You don’t have to use a paper towel and a plate, however. Pretty much anything will work. Use your imagination – plant a little grass in a pretty teacup, an Altoids tin, a terra cotta pot or a mismatched pottery bowl. It’s so easy to do that it’s no wonder the grass idea has been showing up in magazines and plant books recently.
“Someone else was doing it who wasn’t even Finnish,” Brecher said, laughing. “I thought we were the only ones.”
In addition, Brecher suggests cutting daffodils and displaying them in big groupings indoors for a burst of color. Even though it isn’t very green outside, there are plenty of spring bulbs coming up that provide beautiful cut flowers.
If you don’t have a yard, there are plenty of spring flowers for sale at the local grocery store or florist shop. You don’t need to go overboard – sometimes, a single tulip in a pretty antique bottle can be more beautiful than a huge bouquet. Again, all you need to do is use your imagination.
“Teeny tiny little jars that ink came in or perfume – they look really nice if I put just one little snowdrop in them,” Zimmermann said.
This looks good with other flowers, as well. Even a bunch of dandelions can look regal if you put them in a nice container. If you don’t have old bottles or fancy vases, don’t worry. Use what you have. Stuff a neat-looking coffee can full of daffodils. Add a few blossoms to a bowl full of water and drop in a few floating candles. Take the labels off iced-tea bottles, pasta sauce jars or salsa containers, tie a ribbon around the rim – simple and elegant.
Zimmermann suggests displaying flowers in old canning jars, an antique glass battery case (scrubbed clean, of course), and beverage bottles – Orangina, Arizona iced tea, and those pretty imported water bottles in shades of green and blue work wonderfully. If you only have a few blossoms, try grouping small glass jars on a mirror and placing a single blossom in each.
“The mirror makes those few simple blossoms seem like many,” Zimmermann said.

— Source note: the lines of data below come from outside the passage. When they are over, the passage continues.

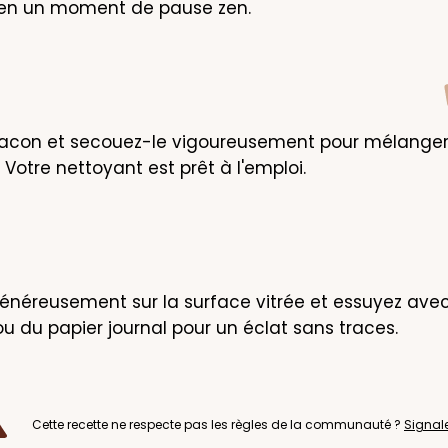
en un moment de pause zen.
lacon et secouez-le vigoureusement pour mélanger 
 Votre nettoyant est prêt à l'emploi.
énéreusement sur la surface vitrée et essuyez avec 
ou du papier journal pour un éclat sans traces.
Cette recette ne respecte pas les règles de la communauté ?
Signal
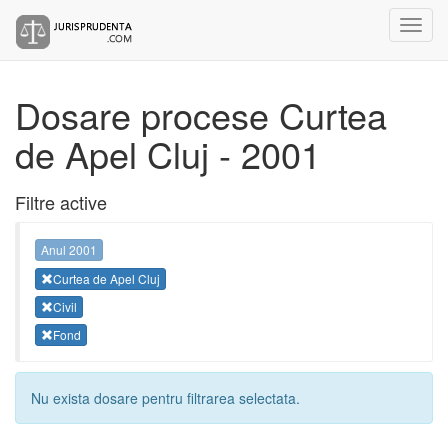
Dosare procese Curtea
de Apel Cluj - 2001
Filtre active
Anul 2001
Curtea de Apel Cluj
Civil
Fond
Nu exista dosare pentru filtrarea selectata.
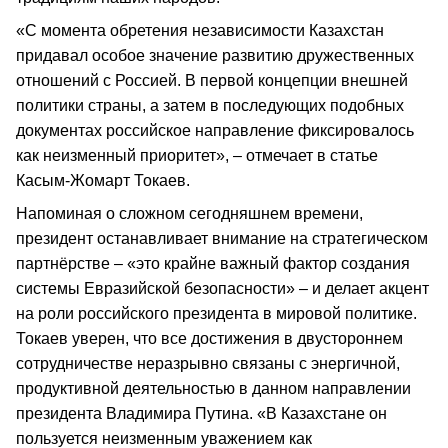
«С момента обретения независимости Казахстан
придавал особое значение развитию дружественных
отношений с Россией. В первой концепции внешней
политики страны, а затем в последующих подобных
документах российское направление фиксировалось
как неизменный приоритет», – отмечает в статье
Касым-Жомарт Токаев.
Напоминая о сложном сегодняшнем времени,
президент останавливает внимание на стратегическом
партнёрстве – «это крайне важный фактор создания
системы Евразийской безопасности» – и делает акцент
на роли российского президента в мировой политике.
Токаев уверен, что все достижения в двустороннем
сотрудничестве неразрывно связаны с энергичной,
продуктивной деятельностью в данном направлении
президента Владимира Путина. «В Казахстане он
пользуется неизменным уважением как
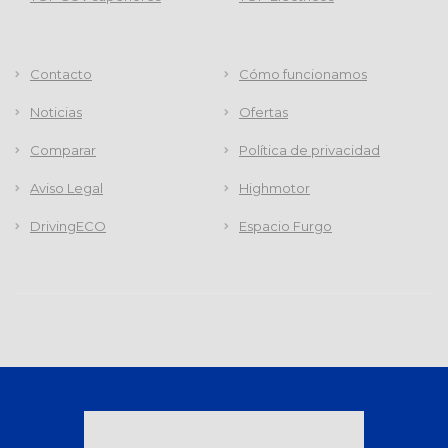
Contacto
Cómo funcionamos
Noticias
Ofertas
Comparar
Política de privacidad
Aviso Legal
Highmotor
DrivingECO
Espacio Furgo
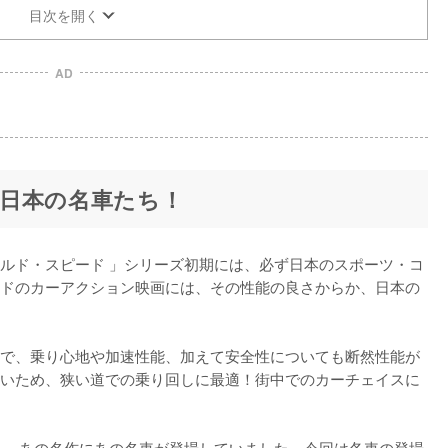
目次を開く
AD
日本の名車たち！
ルド・スピード 」シリーズ初期には、必ず日本のスポーツ・コ
ドのカーアクション映画には、その性能の良さからか、日本の
で、乗り心地や加速性能、加えて安全性についても断然性能が
いため、狭い道での乗り回しに最適！街中でのカーチェイスに
も、あの名作にあの名車が登場していました。今回は各車の登場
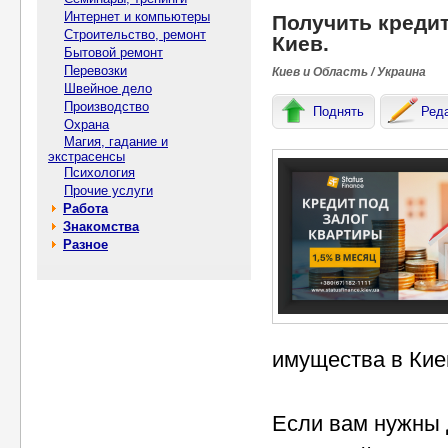
Интернет и компьютеры
Получить кредит
Строительство, ремонт
Киев.
Бытовой ремонт
Перевозки
Киев и Область / Украина
Швейное дело
Производство
Поднять
Ред
Охрана
Магия, гадание и
экстрасенсы
Психология
Прочие услуги
Работа
Знакомства
Разное
имущества в Киев
Если вам нужны д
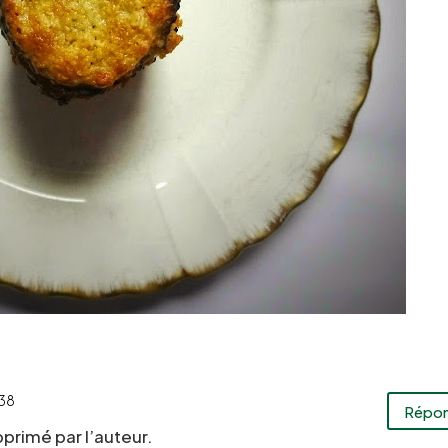
h38
Répo
rimé par l’auteur.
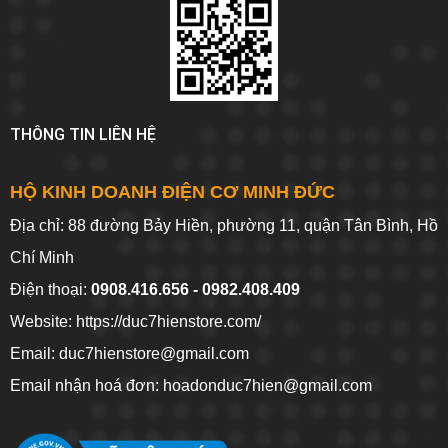
THÔNG TIN LIÊN HỆ
HỘ KINH DOANH ĐIỆN CƠ MINH ĐỨC
Địa chỉ: 88 đường Bảy Hiền, phường 11, quận Tân Bình, Hồ
Chí Minh
Điện thoại:
0908.416.656 - 0982.408.409
Website:
https://duc7hienstore.com/
Email: duc7hienstore@gmail.com
Email nhận hoá đơn: hoadonduc7hien@gmail.com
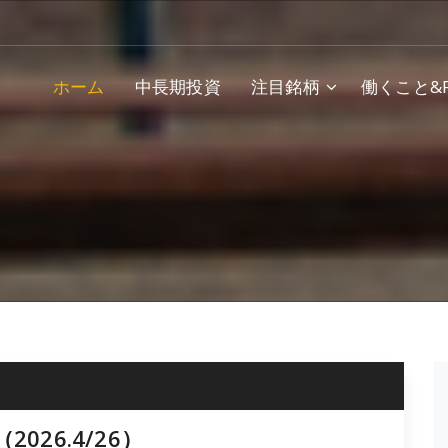
ホーム
中長期投資
注目銘柄
働くこと&F
26.4/26）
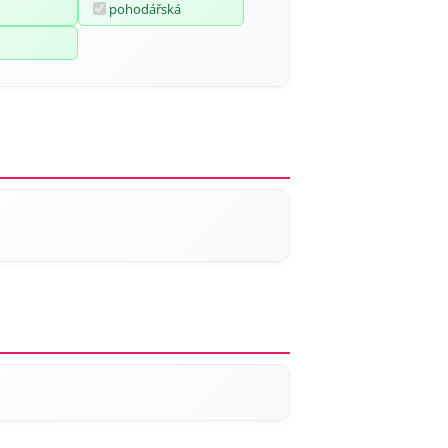
pohodářská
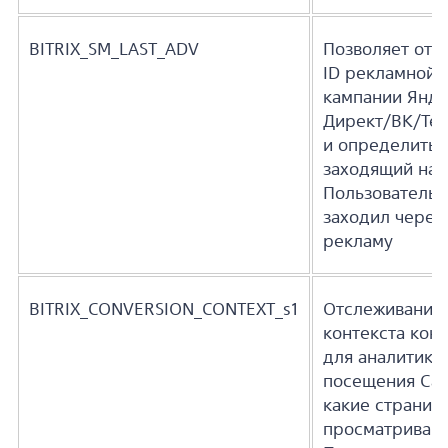
BITRIX_SM_LAST_ADV
Позволяет отс
ID рекламной
кампании Янде
Директ/ВК/Те
и определить, 
заходящий на 
Пользователь
заходил через
рекламу
BITRIX_CONVERSION_CONTEXT_s1
Отслеживание
контекста кон
для аналитики
посещения Сай
какие страниц
просматриваю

She also suggests cutting off the top of an olive oil tin with a can opener and filling the tin with red tulips or a single, 6-foot-long branch sweeping across a wall. The leaves will unfurl slowly for a dramatic effect. Pebbles or marbles will keep the stems or branch in place.
If you have a sunny windowsill, try planting herbs such as parsley and oregano in an Italian tomato can with a bright label.
“It’s one of those things [I did] in college and it looks cool,” Zimmermann said.
In “Decorating with Flowers,” Denise Otis suggests placing blossoms in Pyrex science-lab flasks. You can find them at flea markets or antiques stores, and they’re a cool alternative to a vase.
For another scientific alternative, take a test tube (or a cigar tube, which will probably be easier to find), wrap it in fine copper, steel or color-coated wire, and hang it in a window or on a wall as a vase for a single stem.
Jelly jars, barware, and pitchers with funky ’50s-style designs also make interesting containers for a bouquet of tulips or a single crocus.
Whether you prefer a single blossom floating in a glass or a giant swath of forsythia blooming across your wall, you don’t need to break the bank (or spend an hour arranging flowers) to bring spring indoors. All it takes is a sharp pair of pruning shears, a handful of grass seed, a few daffodils and a little creativity to thaw out your winter blues.